Inoltre, la stessa mente include una sequenza ascendente di principi. Le sue funzioni appetitive ed intellettuali sono trascese da principi di responsabilità. Così lo sviluppo dell’uomo fino ai suoi livelli più elevati appare avere luogo lungo una sequenza di principi crescenti. E vediamo questa gerarchia evolutiva costruita come una successione di confini, ciascuno rivolto verso realizzazioni superiori imbrigliando gli strati al disotto di esso, cui essi stessi non sono riducibili. Questi confini controllano una serie crescente di relazioni che possiamo comprendere solo essendo coscienti delle loro parti costitutive in modo sussidiario, riferendole al livello superiore al cui servizio esse sono.
Il riconoscimento di certe impossibilità di base ha posto i fondamenti di alcuni principi fondamentali della fisica e della chimica; in modo simile, il riconoscimento dell’impossibilità di comprendere gli esseri viventi in termini di fisica e di chimica, lungi dal porre limiti alla nostra comprensione della vita, la guiderà nella direzione giusta. Ed anche se la dimostrazione di questa impossibilità dovesse risultare di non grande vantaggio per lo sviluppo della ricerca, essa aiuterebbe a disegnare un’immagine della vita e dell’uomo più vera di quella che presentano le attuali concezioni di base della biologia.
(1) Il programma portato dalla molecola di DNA di un particolare zigote prescrive anche caratteri individuali di questo organismo, che contribuiranno alle fonti della valutazione selettiva; ma lasceremo qui da parte questi caratteri.
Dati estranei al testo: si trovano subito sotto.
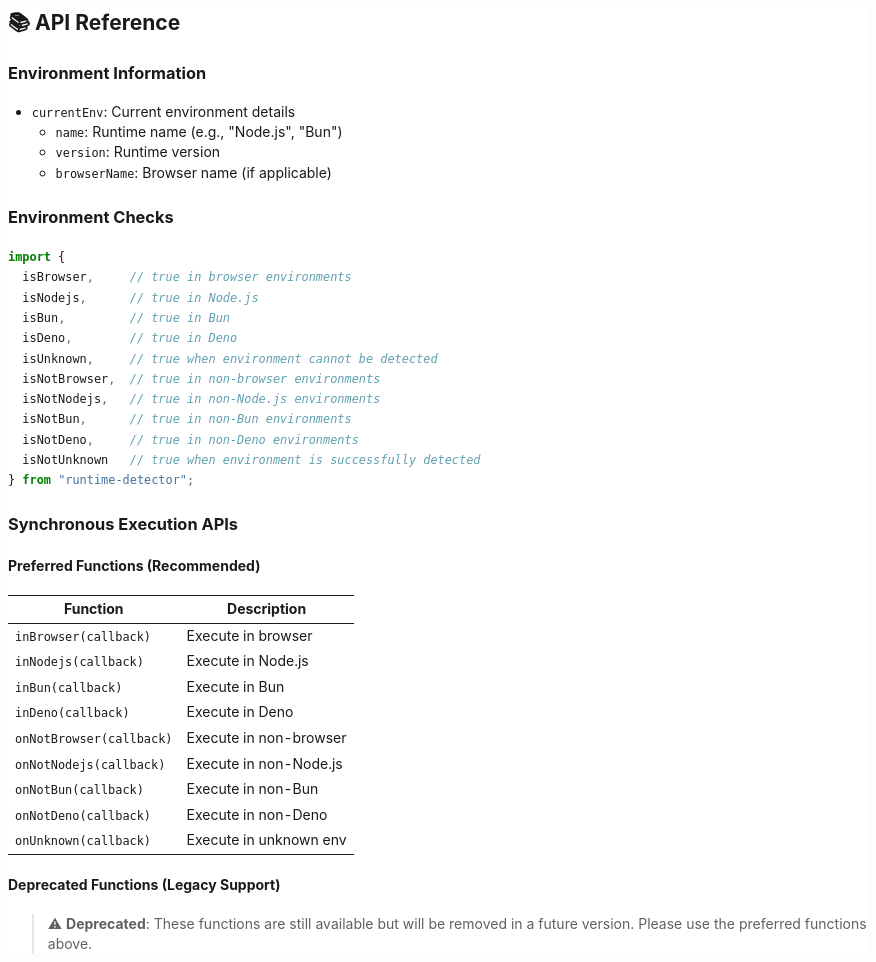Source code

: ## 📚 API Reference

### Environment Information

- `currentEnv`: Current environment details
  - `name`: Runtime name (e.g., "Node.js", "Bun")
  - `version`: Runtime version
  - `browserName`: Browser name (if applicable)

### Environment Checks

```typescript
import {
  isBrowser,     // true in browser environments
  isNodejs,      // true in Node.js
  isBun,         // true in Bun
  isDeno,        // true in Deno
  isUnknown,     // true when environment cannot be detected
  isNotBrowser,  // true in non-browser environments
  isNotNodejs,   // true in non-Node.js environments
  isNotBun,      // true in non-Bun environments
  isNotDeno,     // true in non-Deno environments
  isNotUnknown   // true when environment is successfully detected
} from "runtime-detector";
```

### Synchronous Execution APIs

#### Preferred Functions (Recommended)

| Function                 | Description            |
| ------------------------ | ---------------------- |
| `inBrowser(callback)`    | Execute in browser     |
| `inNodejs(callback)`     | Execute in Node.js     |
| `inBun(callback)`        | Execute in Bun         |
| `inDeno(callback)`       | Execute in Deno        |
| `onNotBrowser(callback)` | Execute in non-browser |
| `onNotNodejs(callback)`  | Execute in non-Node.js |
| `onNotBun(callback)`     | Execute in non-Bun     |
| `onNotDeno(callback)`    | Execute in non-Deno    |
| `onUnknown(callback)`    | Execute in unknown env |

#### Deprecated Functions (Legacy Support)

> ⚠️ **Deprecated**: These functions are still available but will be removed in a future version. Please use the preferred functions above.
(2) Cfr. Paul Weiss, La combinazione di unità complesse macromolecolari e cellulari nella struttura dei tessuti, «Proceedings of the National Academy of Sciences» 42 (1956), pp. 819-830.
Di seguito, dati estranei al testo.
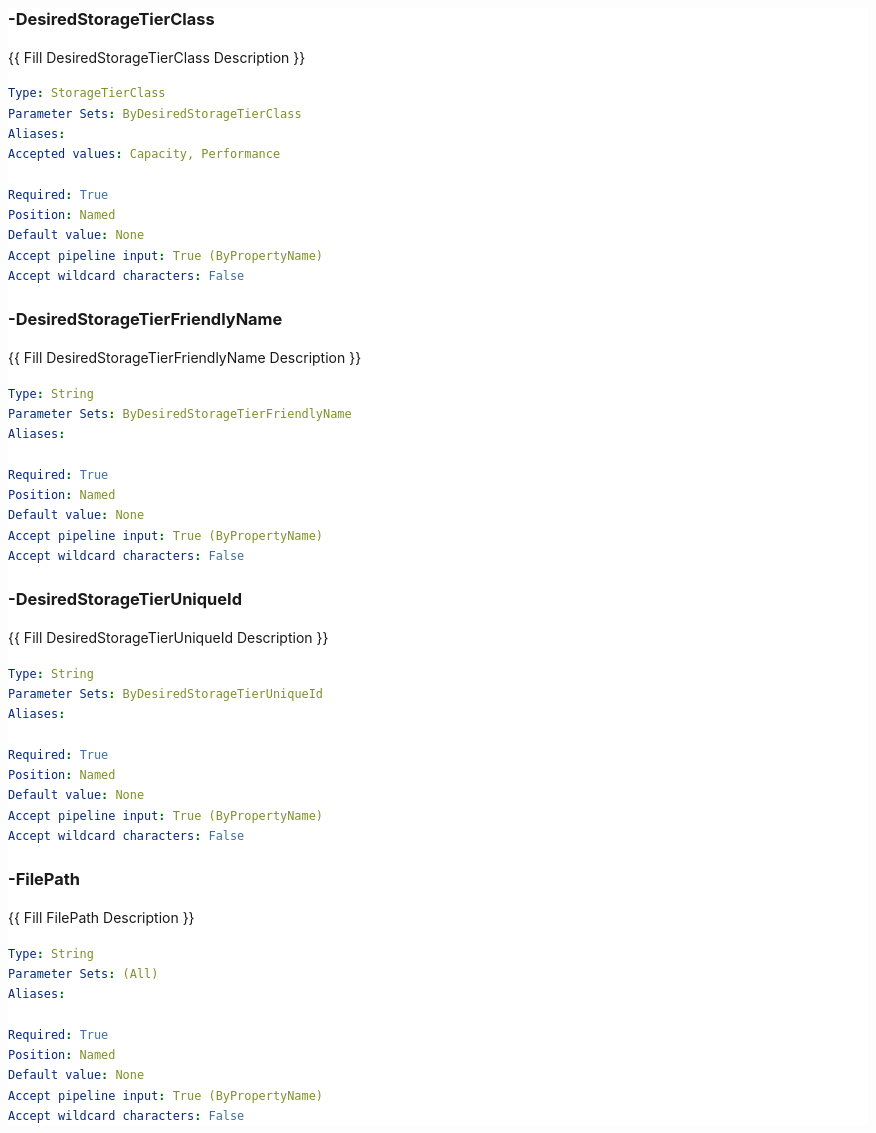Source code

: ### -DesiredStorageTierClass
{{ Fill DesiredStorageTierClass Description }}

```yaml
Type: StorageTierClass
Parameter Sets: ByDesiredStorageTierClass
Aliases:
Accepted values: Capacity, Performance

Required: True
Position: Named
Default value: None
Accept pipeline input: True (ByPropertyName)
Accept wildcard characters: False
```

### -DesiredStorageTierFriendlyName
{{ Fill DesiredStorageTierFriendlyName Description }}

```yaml
Type: String
Parameter Sets: ByDesiredStorageTierFriendlyName
Aliases:

Required: True
Position: Named
Default value: None
Accept pipeline input: True (ByPropertyName)
Accept wildcard characters: False
```

### -DesiredStorageTierUniqueId
{{ Fill DesiredStorageTierUniqueId Description }}

```yaml
Type: String
Parameter Sets: ByDesiredStorageTierUniqueId
Aliases:

Required: True
Position: Named
Default value: None
Accept pipeline input: True (ByPropertyName)
Accept wildcard characters: False
```

### -FilePath
{{ Fill FilePath Description }}

```yaml
Type: String
Parameter Sets: (All)
Aliases:

Required: True
Position: Named
Default value: None
Accept pipeline input: True (ByPropertyName)
Accept wildcard characters: False
```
(3) Il concetto di campo è stato usato per la prima volta da Spemann (1921) per descrivere l’organizzatore; Paul Weiss (1923) lo ha introdotto per lo studio della rigenerazione e lo ha esteso (1926) fino ad includere l’ontogenesi. Cfr. Paul Weiss, Principles of Development, Henry Holt, New York 1939, p. 290.
(4) Cfr. Per esempio, C.H. Waddington, The Strategy of the Genes, Allen & Unwin, London 1957, in particolare la spiegazione grafica dell’«assimilazione genetica» a p. 167.
(5) Cfr., per esempio, M. Polanyi, Logica e psicologia, «American Psychologist» 23 (1968), pp. 27-43.